# 457 temporary visa, school fees & mortgages



## Cheryl D (Jul 28, 2008)

Hiya,
I'm new to this and am after some advice. My husband is hopefully being granted a 457 working visa and we have been told that certain states in Australia charge temporary residents with school fees. Does anyone know if this is true and if so, any idea of what the fees are?? Also, does anyone know about being granted a mortgage whilst being on a temporary 457? Thanks all !


----------



## tjmckay (Oct 14, 2009)

Cheryl D said:


> Hiya,
> I'm new to this and am after some advice. My husband is hopefully being granted a 457 working visa and we have been told that certain states in Australia charge temporary residents with school fees.

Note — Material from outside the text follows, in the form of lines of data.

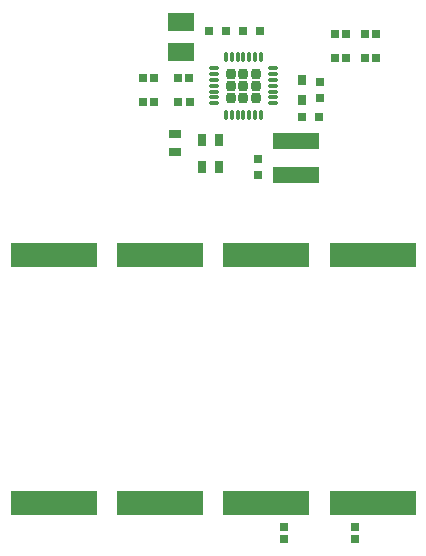
<source format=gbr>
%TF.GenerationSoftware,KiCad,Pcbnew,9.99.0-1490-gab75263b91*%
%TF.CreationDate,2025-06-04T22:15:06+10:00*%
%TF.ProjectId,energy_harvesting_board,656e6572-6779-45f6-9861-727665737469,rev?*%
%TF.SameCoordinates,Original*%
%TF.FileFunction,Paste,Top*%
%TF.FilePolarity,Positive*%
%FSLAX46Y46*%
G04 Gerber Fmt 4.6, Leading zero omitted, Abs format (unit mm)*
G04 Created by KiCad (PCBNEW 9.99.0-1490-gab75263b91) date 2025-06-04 22:15:06*
%MOMM*%
%LPD*%
G01*
G04 APERTURE LIST*
G04 Aperture macros list*
%AMRoundRect*
0 Rectangle with rounded corners*
0 $1 Rounding radius*
0 $2 $3 $4 $5 $6 $7 $8 $9 X,Y pos of 4 corners*
0 Add a 4 corners polygon primitive as box body*
4,1,4,$2,$3,$4,$5,$6,$7,$8,$9,$2,$3,0*
0 Add four circle primitives for the rounded corners*
1,1,$1+$1,$2,$3*
1,1,$1+$1,$4,$5*
1,1,$1+$1,$6,$7*
1,1,$1+$1,$8,$9*
0 Add four rect primitives between the rounded corners*
20,1,$1+$1,$2,$3,$4,$5,0*
20,1,$1+$1,$4,$5,$6,$7,0*
20,1,$1+$1,$6,$7,$8,$9,0*
20,1,$1+$1,$8,$9,$2,$3,0*%
G04 Aperture macros list end*
%ADD10R,7.400000X2.000000*%
%ADD11RoundRect,0.082550X-0.247650X0.297450X-0.247650X-0.297450X0.247650X-0.297450X0.247650X0.297450X0*%
%ADD12R,0.700000X0.650000*%
%ADD13R,2.200000X1.550000*%
%ADD14R,1.000000X0.800000*%
%ADD15RoundRect,0.082550X0.247650X-0.297450X0.247650X0.297450X-0.247650X0.297450X-0.247650X-0.297450X0*%
%ADD16R,3.890000X1.450000*%
%ADD17RoundRect,0.082550X-0.297450X-0.247650X0.297450X-0.247650X0.297450X0.247650X-0.297450X0.247650X0*%
%ADD18RoundRect,0.082550X0.297450X0.247650X-0.297450X0.247650X-0.297450X-0.247650X0.297450X-0.247650X0*%
%ADD19RoundRect,0.207500X0.207500X0.207500X-0.207500X0.207500X-0.207500X-0.207500X0.207500X-0.207500X0*%
%ADD20RoundRect,0.075000X0.337500X0.075000X-0.337500X0.075000X-0.337500X-0.075000X0.337500X-0.075000X0*%
%ADD21RoundRect,0.075000X0.075000X0.337500X-0.075000X0.337500X-0.075000X-0.337500X0.075000X-0.337500X0*%
%ADD22R,0.650000X0.700000*%
%ADD23R,0.800000X1.000000*%
%ADD24R,0.700000X0.950000*%
G04 APERTURE END LIST*
D10*
%TO.C,BT2*%
X153001100Y-127253600D03*
X153001100Y-106253600D03*
%TD*%
D11*
%TO.C,C5*%
X152451100Y-87253600D03*
X151051100Y-87253600D03*
%TD*%
D10*
%TO.C,BT1*%
X162001100Y-127253600D03*
X162001100Y-106253600D03*
%TD*%
D12*
%TO.C,R4*%
X143476100Y-91253600D03*
X142526100Y-91253600D03*
%TD*%
D11*
%TO.C,C4*%
X149551100Y-87278600D03*
X148151100Y-87278600D03*
%TD*%
D13*
%TO.C,C3*%
X145751100Y-89003600D03*
X145751100Y-86503600D03*
%TD*%
D14*
%TO.C,R6*%
X145251100Y-97503600D03*
X145251100Y-96003600D03*
%TD*%
D12*
%TO.C,R2*%
X159751100Y-87503600D03*
X158801100Y-87503600D03*
%TD*%
D15*
%TO.C,C2*%
X156051100Y-94503600D03*
X157451100Y-94503600D03*
%TD*%
D12*
%TO.C,R3*%
X159751100Y-89503600D03*
X158801100Y-89503600D03*
%TD*%
D16*
%TO.C,L1*%
X155501100Y-96528600D03*
X155501100Y-99478600D03*
%TD*%
D17*
%TO.C,C1*%
X152251100Y-98053600D03*
X152251100Y-99453600D03*
%TD*%
D18*
%TO.C,C6*%
X157501100Y-92953600D03*
X157501100Y-91553600D03*
%TD*%
D10*
%TO.C,BT3*%
X144001100Y-127253600D03*
X144001100Y-106253600D03*
%TD*%
D19*
%TO.C,U1*%
X152080000Y-92910000D03*
X152080000Y-91880000D03*
X152080000Y-90850000D03*
X151050000Y-92910000D03*
X151050000Y-91880000D03*
X151050000Y-90850000D03*
X150020000Y-92910000D03*
X150020000Y-91880000D03*
X150020000Y-90850000D03*
D20*
X153512500Y-93380000D03*
X153512500Y-92880000D03*
X153512500Y-92380000D03*
X153512500Y-91880000D03*
X153512500Y-91380000D03*
X153512500Y-90880000D03*
X153512500Y-90380000D03*
D21*
X152550000Y-89417500D03*
X152050000Y-89417500D03*
X151550000Y-89417500D03*
X151050000Y-89417500D03*
X150550000Y-89417500D03*
X150050000Y-89417500D03*
X149550000Y-89417500D03*
D20*
X148587500Y-90380000D03*
X148587500Y-90880000D03*
X148587500Y-91380000D03*
X148587500Y-91880000D03*
X148587500Y-92380000D03*
X148587500Y-92880000D03*
X148587500Y-93380000D03*
D21*
X149550000Y-94342500D03*
X150050000Y-94342500D03*
X150550000Y-94342500D03*
X151050000Y-94342500D03*
X151550000Y-94342500D03*
X152050000Y-94342500D03*
X152550000Y-94342500D03*
%TD*%
D10*
%TO.C,BT4*%
X135001100Y-127253600D03*
X135001100Y-106253600D03*
%TD*%
D22*
%TO.C,R13*%
X160501100Y-129278600D03*
X160501100Y-130228600D03*
%TD*%
D12*
%TO.C,R11*%
X146501100Y-93253600D03*
X145551100Y-93253600D03*
%TD*%
%TO.C,R10*%
X146476100Y-91253600D03*
X145526100Y-91253600D03*
%TD*%
D23*
%TO.C,R7*%
X149001100Y-98753600D03*
X147501100Y-98753600D03*
%TD*%
D12*
%TO.C,R8*%
X162276100Y-87503600D03*
X161326100Y-87503600D03*
%TD*%
D22*
%TO.C,R14*%
X154501100Y-129278600D03*
X154501100Y-130228600D03*
%TD*%
D12*
%TO.C,R5*%
X143476100Y-93253600D03*
X142526100Y-93253600D03*
%TD*%
D23*
%TO.C,R12*%
X147501100Y-96503600D03*
X149001100Y-96503600D03*
%TD*%
D24*
%TO.C,L2*%
X156001100Y-93078600D03*
X156001100Y-91428600D03*
%TD*%
D12*
%TO.C,R9*%
X162276100Y-89503600D03*
X161326100Y-89503600D03*
%TD*%
M02*

</source>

Does anyone know if this is true and if so, any idea of what the fees are?? Also, does anyone know about being granted a mortgage whilst being on a temporary 457? Thanks all !


I am going on a student visa & have to pay $7070.00 school fees for my 10 year old son for 1 year, check out goverment schools fees websites;


----------



## qwert (Feb 22, 2010)

Hi Cheryl

It is indeed true that certain states (surely Victoria) charge you schooling fees if you are on a 457, this is primarily because you are a Temporary Resident and not a Permanent one.

For Primary Education, if you live in certain suburbs and send your child to the schools within that suburb, you get charged less. 
Also, Primary State Gov. School's are like 500 bucks an year.

Cheers,


----------



## cgvaughan (Jul 31, 2010)

Cheryl D said:


> Hiya,
> I'm new to this and am after some advice. My husband is hopefully being granted a 457 working visa and we have been told that certain states in Australia charge temporary residents with school fees. Does anyone know if this is true and if so, any idea of what the fees are?? Also, does anyone know about being granted a mortgage whilst being on a temporary 457? Thanks all !


Hi Cheryl,
On the question of a [LINK REMOVED BY MODERATOR]mortgage while on a 457 temporary resident visa, you certainly can. Some banks will not loan to you but others will, just had a lower LVR (LTV). Ie, generally they will require a substantial deposit down of 20% plus of course your purchasing costs like stamp duty. 

So yes, home loans are available for those on temporary residency visas at normal home loan interest rates. You will just be required to put down a bigger deposit. 

Foreign investment review board will be required as well, but providing you are going to live there this is never an issue. Key is to use a mortgage broker that specialises in [LINK REMOVED BY MODERATOR] temporary resident home loans who can help you with the FIRB application and getting your home loan approved.


----------



## The Brit in Aus (Apr 25, 2009)

Temporary 457 Visa Holders

The New South Wales and Australian Capital Territories education authorities have stated that temporary 457 visa holders, and other temporary residents, are not eligible for subsidised education in Government schools.

Consequently, fees in NSW can vary between $4,000 and $6,000.
In the ACT, it is even higher at between $9,000 and $14,000.

Details of Visa numbers and related conditions applying to enrolment in a NSW Government school can be found at NSW Public Schools Home Page

The other States: Queensland, South Australia, Tasmania, Victoria, Western Australia and The Northern Territory do allow temporary 457 visa holders the same subsidised education that Citizens and Permanent Residents receive.


----------